With a legacy of serving marquee brands as a contract manufacturer, AABL is now taking bold steps to expand its portfolio with premium whiskies, tequila, and other high-end spirits. The company’s strategic advantage lies in its integrated manufacturing base in the grain belt, which ensures cost competitiveness and flexibility in production.
Moreover, AABL’s recent foray into ethanol production aligns with the government’s ethanol blending initiatives, adding another layer of growth potential to the company’s roadmap. Analysts project a revenue compound annual growth rate (CAGR) of 26% over the forecast period, driven by geographical expansion and the launch of new products in the premium and super premium segments.
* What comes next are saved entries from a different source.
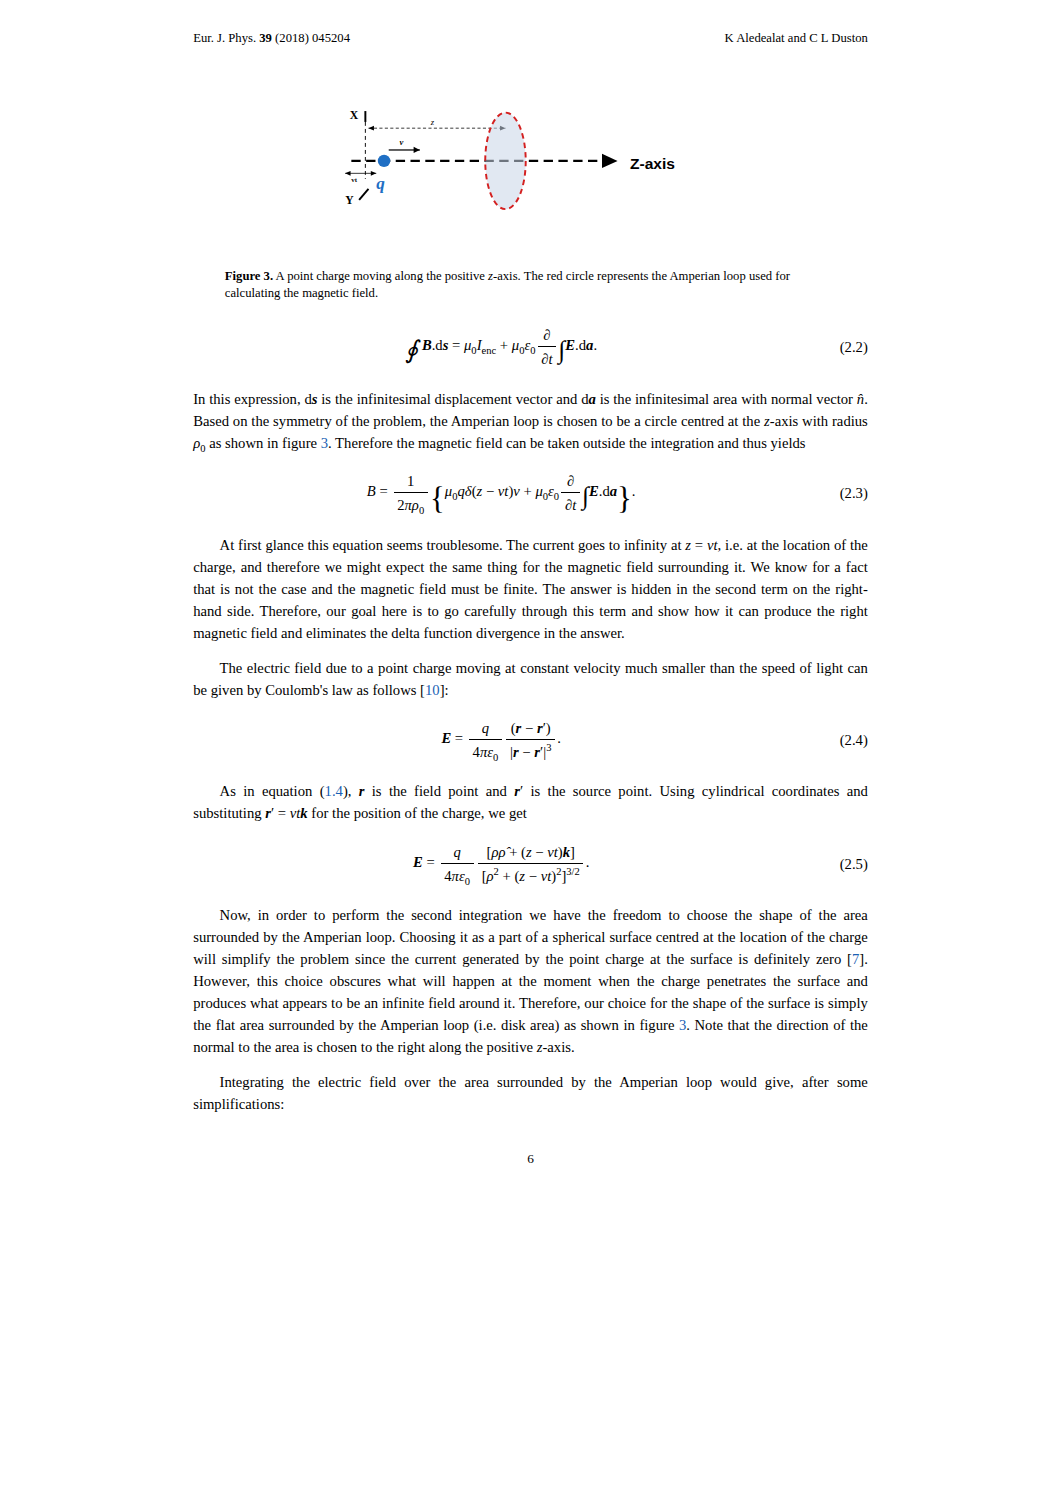Eur. J. Phys. 39 (2018) 045204 K Aledealat and C L Duston
X Y z vt v q Z-axis
Figure 3. A point charge moving along the positive z-axis. The red circle represents the Amperian loop used for calculating the magnetic field.
∮ B.ds = μ0Ienc + μ0ε0∂∂t∫E.da.
(2.2)
In this expression, ds is the infinitesimal displacement vector and da is the infinitesimal area with normal vector n̂. Based on the symmetry of the problem, the Amperian loop is chosen to be a circle centred at the z-axis with radius ρ0 as shown in figure 3. Therefore the magnetic field can be taken outside the integration and thus yields
B = 12πρ0{μ0qδ(z − vt)v + μ0ε0∂∂t∫E.da}.
(2.3)
At first glance this equation seems troublesome. The current goes to infinity at z = vt, i.e. at the location of the charge, and therefore we might expect the same thing for the magnetic field surrounding it. We know for a fact that is not the case and the magnetic field must be finite. The answer is hidden in the second term on the right-hand side. Therefore, our goal here is to go carefully through this term and show how it can produce the right magnetic field and eliminates the delta function divergence in the answer.
The electric field due to a point charge moving at constant velocity much smaller than the speed of light can be given by Coulomb's law as follows [10]:
E = q 4πε0(r − r′)|r − r′|3.
(2.4)
As in equation (1.4), r is the field point and r′ is the source point. Using cylindrical coordinates and substituting r′ = vt k for the position of the charge, we get
E = q 4πε0[ρρ̂ + (z − vt)k][ρ2 + (z − vt)2]3/2.
(2.5)
Now, in order to perform the second integration we have the freedom to choose the shape of the area surrounded by the Amperian loop. Choosing it as a part of a spherical surface centred at the location of the charge will simplify the problem since the current generated by the point charge at the surface is definitely zero [7]. However, this choice obscures what will happen at the moment when the charge penetrates the surface and produces what appears to be an infinite field around it. Therefore, our choice for the shape of the surface is simply the flat area surrounded by the Amperian loop (i.e. disk area) as shown in figure 3. Note that the direction of the normal to the area is chosen to the right along the positive z-axis.
Integrating the electric field over the area surrounded by the Amperian loop would give, after some simplifications:
6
Furthermore, the anticipated improvement in operational efficiency, raw material prices, and revenue is expected to boost EBITDA margins by 371 basis points to 13.8%. However, potential risks such as delayed product launches and low brand penetration in new markets need to be monitored closely.
Overall, the outlook for Associated Alcohols & Breweries Ltd appears promising, with analysts projecting a significant re-rating potential as the company invests in premiumization, diversification, and expanded distribution. As investors keep an eye on this under-researched stock, the journey of AABL towards becoming a prominent player in India’s premium spirits market is worth following.